Écrire sans cesse pour ne rien publier...
J’avoue m’être creusé la tête pour le contenu de cet article. Cela aurait été dommage de louper le coche une semaine après avoir acté ma reprise. Plus dommage encore quand on sait que depuis quelques temps je tourne à une moyenne d’écriture de quelques mille cinq-cents mots par jour.
Seul problème ? Ces mots concernent une seule et unique histoire, et presque rien d’autre.
Alors, je ne reviendrai pas une énième fois sur la frustration que m’occasionne la productivité lorsque je ne peux pas la partager, car si je continue mon année sur cette lancée, j’ai bon espoir que le partage d’histoires ne soit qu’une question de mois.
Quoi qu’il en soit, je fais aussi cette publication pour que vous sachiez que Les Malédictions n’ont jamais avancé aussi vite que ces deux dernières semaines. Même à l’époque où j’ai imaginé l’histoire et où j’étais obnubilé par la saveur d’une création tout fraîche et l’envie pressante de la mener à son terme. À ce jour, j’ai presque autant écrit depuis ma reprise que ce qu’il existait déjà de mots l’année dernière. Autrement dit : j’ai doublé la taille du texte.
Dans les faits, et après quelques réflexions, je me suit dit que quitte à écrire quelque chose comme mille cinq-cents à deux mille mots par session journalière, je pouvais bien glisser entre tous ces chapitres des Malédictions quelques one-shots et autres textes courts qui serviraient d’appui à mes articles du Samedi. Vous savez, histoire que ce ne soit pas que du blabla inutile sur mes avancées fantôme comme ce que je suis en train de faire là, tout de suite. Si on y réfléchit, même à consacrer mille mots dans ma semaine à un écrit sorti de nulle part qui ne servirait aucun autre but que celui d’une chips de patate douce à vous mettre sous la dent le temps qu’on cause de vraies histoires dépassant les vingt pages ; même dans ces conditions, il resterait plus de six mille mots aux Malédictions pour progresser. Ce qui est toujours six mille de plus que toute l’année écoulée.

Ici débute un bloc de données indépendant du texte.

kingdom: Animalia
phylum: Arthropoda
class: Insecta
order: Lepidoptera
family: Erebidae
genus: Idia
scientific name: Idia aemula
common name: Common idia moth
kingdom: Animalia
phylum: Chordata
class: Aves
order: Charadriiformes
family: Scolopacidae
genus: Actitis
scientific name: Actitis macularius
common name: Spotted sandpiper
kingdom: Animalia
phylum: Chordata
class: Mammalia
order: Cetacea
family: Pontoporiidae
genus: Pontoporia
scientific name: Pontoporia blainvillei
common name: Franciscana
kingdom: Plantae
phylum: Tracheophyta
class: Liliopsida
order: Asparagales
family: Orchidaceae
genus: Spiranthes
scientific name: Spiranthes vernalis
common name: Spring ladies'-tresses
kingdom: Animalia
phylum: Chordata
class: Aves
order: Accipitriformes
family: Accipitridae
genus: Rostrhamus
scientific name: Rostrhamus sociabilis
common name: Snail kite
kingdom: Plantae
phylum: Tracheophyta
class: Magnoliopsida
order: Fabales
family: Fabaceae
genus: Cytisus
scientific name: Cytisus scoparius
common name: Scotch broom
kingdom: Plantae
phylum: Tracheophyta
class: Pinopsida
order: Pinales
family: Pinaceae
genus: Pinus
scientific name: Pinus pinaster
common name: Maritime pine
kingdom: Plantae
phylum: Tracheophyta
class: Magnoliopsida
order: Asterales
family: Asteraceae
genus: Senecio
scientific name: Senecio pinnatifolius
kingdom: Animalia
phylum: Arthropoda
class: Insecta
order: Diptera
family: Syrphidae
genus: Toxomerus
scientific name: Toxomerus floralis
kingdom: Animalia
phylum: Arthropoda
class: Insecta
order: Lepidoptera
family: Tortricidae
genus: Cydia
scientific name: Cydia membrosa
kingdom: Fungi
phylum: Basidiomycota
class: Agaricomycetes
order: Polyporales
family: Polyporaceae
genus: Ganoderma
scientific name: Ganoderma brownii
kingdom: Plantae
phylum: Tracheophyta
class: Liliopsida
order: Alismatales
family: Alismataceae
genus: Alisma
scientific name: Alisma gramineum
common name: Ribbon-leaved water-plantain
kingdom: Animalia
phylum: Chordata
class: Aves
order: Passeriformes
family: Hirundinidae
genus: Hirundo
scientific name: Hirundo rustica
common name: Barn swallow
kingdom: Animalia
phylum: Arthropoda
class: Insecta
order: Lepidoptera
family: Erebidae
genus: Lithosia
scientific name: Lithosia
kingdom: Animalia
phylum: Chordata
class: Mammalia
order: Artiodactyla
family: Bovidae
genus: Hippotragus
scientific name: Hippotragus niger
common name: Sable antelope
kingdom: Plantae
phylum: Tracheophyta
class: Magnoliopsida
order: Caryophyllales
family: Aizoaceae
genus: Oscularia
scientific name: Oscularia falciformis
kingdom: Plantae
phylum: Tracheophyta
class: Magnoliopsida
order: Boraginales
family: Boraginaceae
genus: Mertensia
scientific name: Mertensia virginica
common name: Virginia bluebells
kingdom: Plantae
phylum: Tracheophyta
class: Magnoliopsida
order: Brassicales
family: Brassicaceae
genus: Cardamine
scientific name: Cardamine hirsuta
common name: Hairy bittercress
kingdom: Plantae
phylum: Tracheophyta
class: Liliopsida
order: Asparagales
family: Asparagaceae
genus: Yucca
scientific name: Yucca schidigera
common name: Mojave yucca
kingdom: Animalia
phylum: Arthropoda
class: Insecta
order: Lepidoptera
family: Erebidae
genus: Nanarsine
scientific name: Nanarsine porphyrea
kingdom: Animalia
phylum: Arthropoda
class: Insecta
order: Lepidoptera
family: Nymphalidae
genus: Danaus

La seule chose qui m’en empêche ? Elle s’appelle l’inspiration.
Ironique, non ? Bon, je m’explique : la semaine passée, je n’ai pas réussi à décrocher des Malédictions pour faire autre chose. Dès que j’avais une plage horaire de libre pour écrire, je ne voulais faire que ça. Je pense que c’est un mélange assez douteux entre l’inspiration au rendez-vous comme elle ne l’était plus durant mes études, et la satisfaction d’une histoire qui grandit chaque jour à vue d’œil. Me dire qu’en seulement une poignée de jours j’ai réussi à boucler un chapitre de vingt-deux pages alors que celui-ci a été ma bête noire pendant des mois… Il n’y a rien de plus savoureux dans une vie d’auteur – à part peut-être la publication, que je n’aie pas encore testée ?
Alors, comment se fait-il que je réussisse à produire autant, ou même à être seulement inspiré sur une scène où je n’arrivais pas à aligner trois mots auparavant ?
Tout tient dans un petit laïus que je vous avais servi lors d’un autre article des mois passés : ‘‘avoir le temps’’. Comme je fais aujourd’hui des sessions d’écriture qui s’étendent sur plusieurs heures, si j’ai besoin de cinquante bonnes minutes pour démarrer, me chauffer, me mettre dans le bain ou aller chercher l’inspiration, ce n’est pas grave. Car il me reste encore plus de trois heures après ça pour écrire comme une fusée ; de quoi rattraper avec allégresse les débuts difficiles. À cela j’ajouterai la possibilité d’être régulier, de me remettre sur mon texte d’un jour a l’autre sans presque aucune interruption. Pas assez de journées d’intervalles pour en perdre le fil, oublier ce que je voulais écrire, ni laisser retomber l’inspiration. Le théorème est simple à énoncer : en doublant le temps accordé à l’écriture, on ne double pas sa productivité, on la triple. Enfin, dans mon cas, c’est ainsi que les choses fonctionnent. Je pense d’ailleurs qu’on peut appliquer ce constat à un bon nombre de travaux ou d’activités.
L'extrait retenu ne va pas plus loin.